Reputation: 30993
I have functions like this:
def activate_field_1():
print 1
def activate_field_2():
print 2
def activate_field_3():
print 3
How do I define activate_field_[x]
for x=1:10
, without typing out each one of them? I'd much rather pass a parameter, of course, but for my purposes this is not possible.
Upvotes: 24
Views: 31770
Reputation: 123443
Here's something that produces function names exactly like you wanted (and is a little simpler than the Dynamic/runtime method creation's accepted answer mentioned in @Goutham's now deleted answer):
FUNC_TEMPLATE = """def activate_field_{0}(): print({0})"""
for x in range(1, 11): exec(FUNC_TEMPLATE.format(x))
>>> activate_field_1()
1
>>> activate_field_7()
7
In Python versions 3.6+, it can be written as shown below using so-called f-string literals:
for x in range(1, 11): exec(f"""def activate_field_{x}(): print({x})""")
Upvotes: 13
Reputation: 74695
Do you want to define these individually in your source file, statically?
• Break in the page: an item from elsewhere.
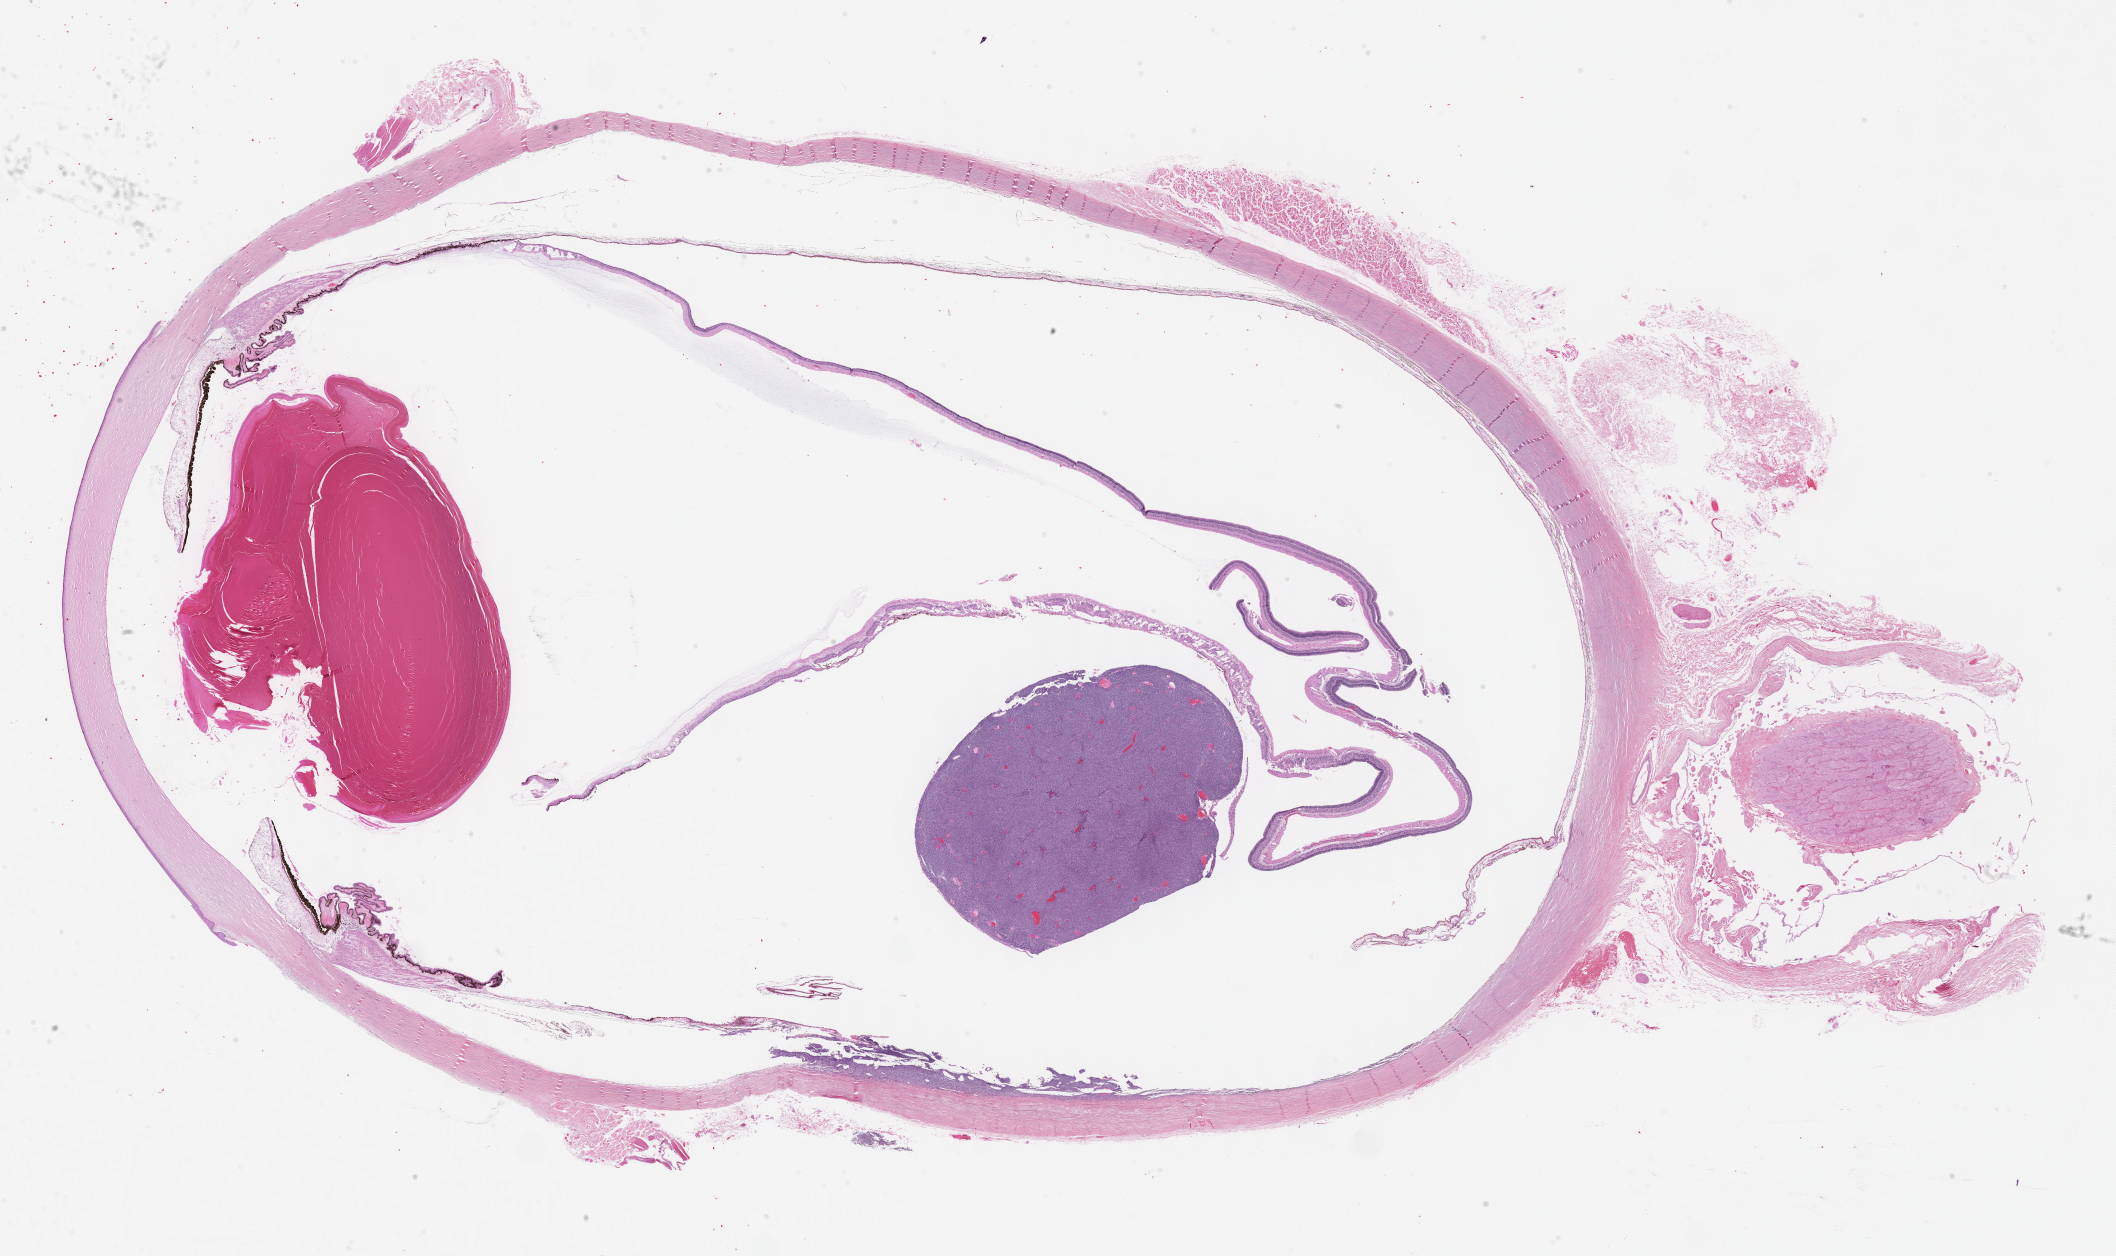
Hematoxylin and eosin (H&E) stained whole-slide image, a low-resolution overview of the entire scanned area, about 34.2 x 20.3 mm (acquisition: 40x scan); formalin-fixed paraffin-embedded (FFPE) diagnostic section; uvea, primary tumour sample. Male patient; age at initial diagnosis 73 years.
Diagnosis: Spindle cell melanoma, type B (overlapping lesion of eye and adnexa). Laterality: right. AJCC pathologic stage: IIIA.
Then your best option would be to write a script to generate them.
If on the other hand you want these functions at runtime you can use a higher order function. For e.g.
>>> def make_func(value_to_print):
... def _function():
... print value_to_print
... return _function
...
>>> f1 = make_func(1)
>>> f1()
1
>>> f2 = make_func(2)
>>> f2()
2
You can generate a list of these and store, again at runtime.
>>> my_functions = [make_func(i) for i in range(1, 11)]
>>> for each in my_functions:
... each()
...
1
2
3
...
Upvotes: 27
Reputation: 16308
Maybe you could adapt this recipe for your needs.
from functools import partial
class FunctionPool:
def __init__(self,function):
self.function = function
def __getitem__(self,item):
return partial(self.function,item)
>>> @FunctionPool
def func(item,param):
print "function#{item} called with {param}".format(
item = item,
param = param )
>>> f = func[2]
>>> f(3)
function#2 called with 3
Upvotes: 3
Reputation: 16838
You may put new symbols into the dictionary of current variable bindings returned by vars()
:
for i in range(1, 11):
def f(x):
def g():
print x
return g
vars()['activate_field_%d' % i] = f(i)
>>> activate_field_3()
3
But this trick is generally not recommented unless you definitely sure you need it.